Susana Giménez, a falta de otra vacante, irá como Directora del Piñeiro del Campo. Experiencia le sobra.
Nazarena Vélez ha sido propuesta para el INAME y para ministra de Defensa, pero todavía no ha decidido dónde va a funcionar mejor su baile del caño.
Para el Departamento de Inteligencia Militar suena el nombre de Carlitos Balá.
A propósito de Carlitos Balá, en la Wikipedia acaba de triunfar una votación para borrar su ficha.
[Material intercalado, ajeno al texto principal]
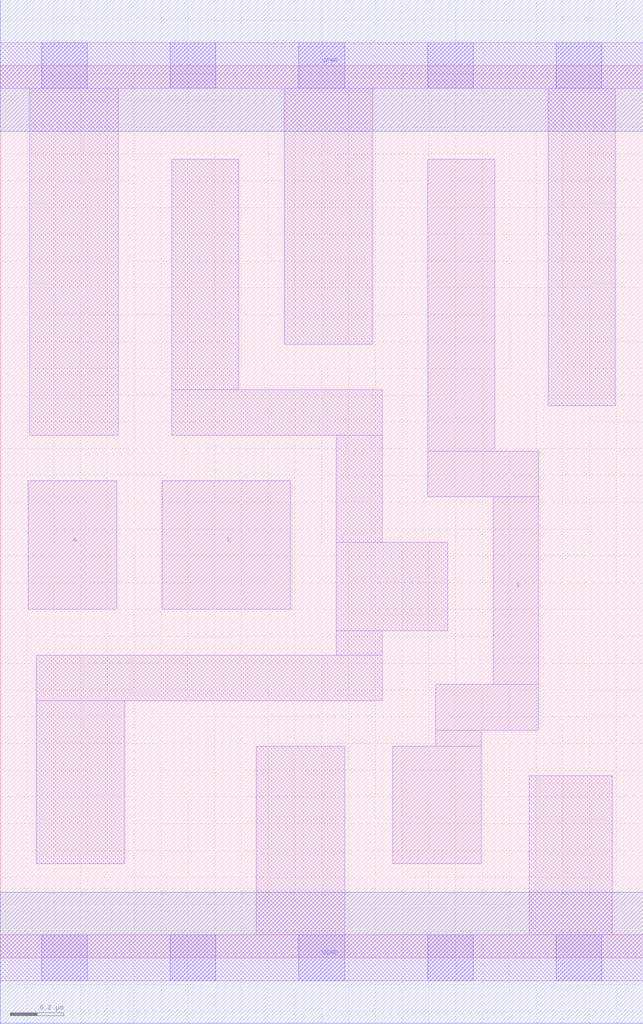
<source format=lef>
# Copyright 2020 The SkyWater PDK Authors
#
# Licensed under the Apache License, Version 2.0 (the "License");
# you may not use this file except in compliance with the License.
# You may obtain a copy of the License at
#
#     https://www.apache.org/licenses/LICENSE-2.0
#
# Unless required by applicable law or agreed to in writing, software
# distributed under the License is distributed on an "AS IS" BASIS,
# WITHOUT WARRANTIES OR CONDITIONS OF ANY KIND, either express or implied.
# See the License for the specific language governing permissions and
# limitations under the License.
#
# SPDX-License-Identifier: Apache-2.0

VERSION 5.5 ;
NAMESCASESENSITIVE ON ;
BUSBITCHARS "[]" ;
DIVIDERCHAR "/" ;
MACRO sky130_fd_sc_ls__and2_2
  CLASS CORE ;
  SOURCE USER ;
  ORIGIN  0.000000  0.000000 ;
  SIZE  2.400000 BY  3.330000 ;
  SYMMETRY X Y ;
  SITE unit ;
  PIN A
    ANTENNAGATEAREA  0.261000 ;
    DIRECTION INPUT ;
    USE SIGNAL ;
    PORT
      LAYER li1 ;
        RECT 0.105000 1.300000 0.435000 1.780000 ;
    END
  END A
  PIN B
    ANTENNAGATEAREA  0.261000 ;
    DIRECTION INPUT ;
    USE SIGNAL ;
    PORT
      LAYER li1 ;
        RECT 0.605000 1.300000 1.085000 1.780000 ;
    END
  END B
  PIN X
    ANTENNADIFFAREA  0.543200 ;
    DIRECTION OUTPUT ;
    USE SIGNAL ;
    PORT
      LAYER li1 ;
        RECT 1.465000 0.350000 1.795000 0.790000 ;
        RECT 1.595000 1.720000 2.010000 1.890000 ;
        RECT 1.595000 1.890000 1.845000 2.980000 ;
        RECT 1.625000 0.790000 1.795000 0.850000 ;
        RECT 1.625000 0.850000 2.010000 1.020000 ;
        RECT 1.840000 1.020000 2.010000 1.720000 ;
    END
  END X
  PIN VGND
    DIRECTION INOUT ;
    SHAPE ABUTMENT ;
    USE GROUND ;
    PORT
      LAYER met1 ;
        RECT 0.000000 -0.245000 2.400000 0.245000 ;
    END
  END VGND
  PIN VNB
    DIRECTION INOUT ;
    USE GROUND ;
    PORT
    END
  END VNB
  PIN VPB
    DIRECTION INOUT ;
    USE POWER ;
    PORT
    END
  END VPB
  PIN VPWR
    DIRECTION INOUT ;
    SHAPE ABUTMENT ;
    USE POWER ;
    PORT
      LAYER met1 ;
        RECT 0.000000 3.085000 2.400000 3.575000 ;
    END
  END VPWR
  OBS
    LAYER li1 ;
      RECT 0.000000 -0.085000 2.400000 0.085000 ;
      RECT 0.000000  3.245000 2.400000 3.415000 ;
      RECT 0.110000  1.950000 0.440000 3.245000 ;
      RECT 0.135000  0.350000 0.465000 0.960000 ;
      RECT 0.135000  0.960000 1.425000 1.130000 ;
      RECT 0.640000  1.950000 1.425000 2.120000 ;
      RECT 0.640000  2.120000 0.890000 2.980000 ;
      RECT 0.955000  0.085000 1.285000 0.790000 ;
      RECT 1.060000  2.290000 1.390000 3.245000 ;
      RECT 1.255000  1.130000 1.425000 1.220000 ;
      RECT 1.255000  1.220000 1.670000 1.550000 ;
      RECT 1.255000  1.550000 1.425000 1.950000 ;
      RECT 1.975000  0.085000 2.285000 0.680000 ;
      RECT 2.045000  2.060000 2.295000 3.245000 ;
    LAYER mcon ;
      RECT 0.155000 -0.085000 0.325000 0.085000 ;
      RECT 0.155000  3.245000 0.325000 3.415000 ;
      RECT 0.635000 -0.085000 0.805000 0.085000 ;
      RECT 0.635000  3.245000 0.805000 3.415000 ;
      RECT 1.115000 -0.085000 1.285000 0.085000 ;
      RECT 1.115000  3.245000 1.285000 3.415000 ;
      RECT 1.595000 -0.085000 1.765000 0.085000 ;
      RECT 1.595000  3.245000 1.765000 3.415000 ;
      RECT 2.075000 -0.085000 2.245000 0.085000 ;
      RECT 2.075000  3.245000 2.245000 3.415000 ;
  END
END sky130_fd_sc_ls__and2_2
END LIBRARY

</source>
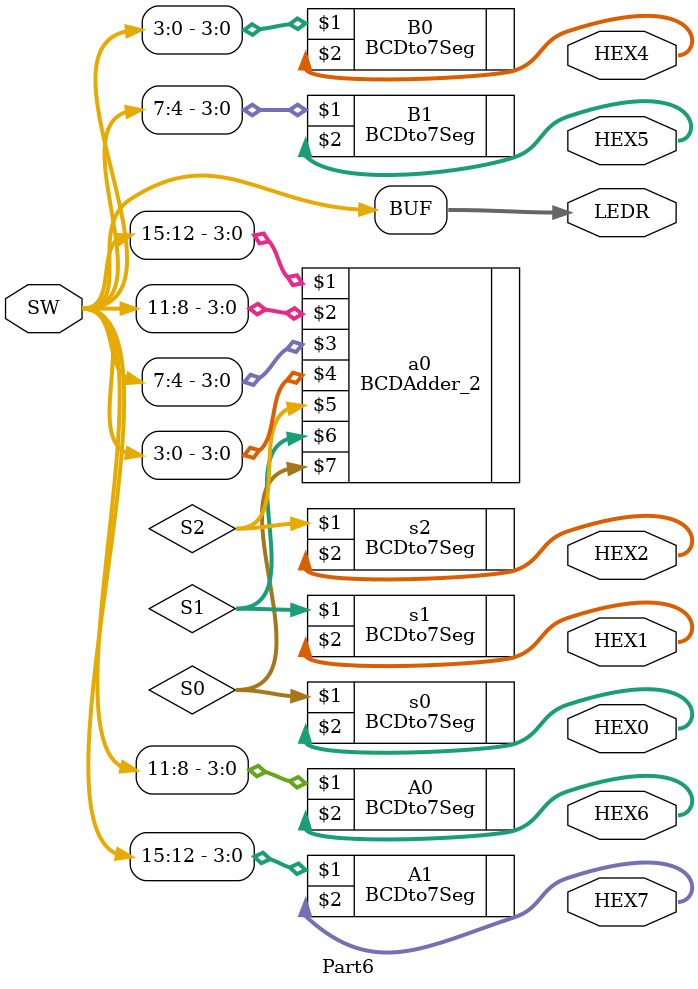
<source format=v>

module Part6(SW, LEDR, HEX0, HEX1, HEX2, HEX4, HEX5, HEX6, HEX7);

	input [17:0]SW; //Inputs
	
	output [17:0]LEDR; //Output displays
	output [0:6]HEX0;
	output [0:6]HEX1;
	output [0:6]HEX2;
	output [0:6]HEX4;
	output [0:6]HEX5;
	output [0:6]HEX6;
	output [0:6]HEX7;
	
	wire [3:0]S0; // Wires between adder modules and hex displays
	wire [3:0]S1;
	wire [3:0]S2;
	wire [3:0]cin;
	
	assign LEDR = SW;	// Assign LEDR to the switches
	
	BCDto7Seg B0(SW[3:0], HEX4); // Display input digits
	BCDto7Seg B1(SW[7:4], HEX5);
	BCDto7Seg A0(SW[11:8], HEX6);
	BCDto7Seg A1(SW[15:12], HEX7);
	
	BCDAdder_2 a0(SW[15:12], SW[11:8], SW[7:4], SW[3:0], S2, S1, S0);
	
	BCDto7Seg s0(S0, HEX0);	// output sum
	BCDto7Seg s1(S1, HEX1);
	BCDto7Seg s2(S2, HEX2);
	
endmodule
</source>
Dicen que no tiene méritos… la ingratitud de la gente es infinita.
El Director del SODRE sería Charly García, que lo primero que ha comentado es "Man, ¿para qué queremos a todos esos pelados, man, me entendés??".
Evangelina Carrozo, la bikinuda ambientalista, será la nueva intendenta de Montevideo, total, Reina del Carnaval ya es…
Para los bancos del Estado se cuenta con talento nacional. Por suerte los Peirano son una familia grande, así que uno iría al Banco República, otro al Banco de Seguros y otro al Banco Central.
Para el Ministerio de Economía, dada su admirable gestión administrativa en el Club Atlético Peñarol, suena el Contador Damiani. O su hijo.
Otro personaje vernáculo en el nuevo gabinete sería Sánchez Padilla, como canciller, claro. Con su tacto proverbial constituiría una indudable mejora sobre el actual ocupante del cargo, dicen.
En este sustancioso programa de renovación hay un puesto que ya tiene nombre: el de ministro de Deportes.
Sí, ese mismo. El que están pensando.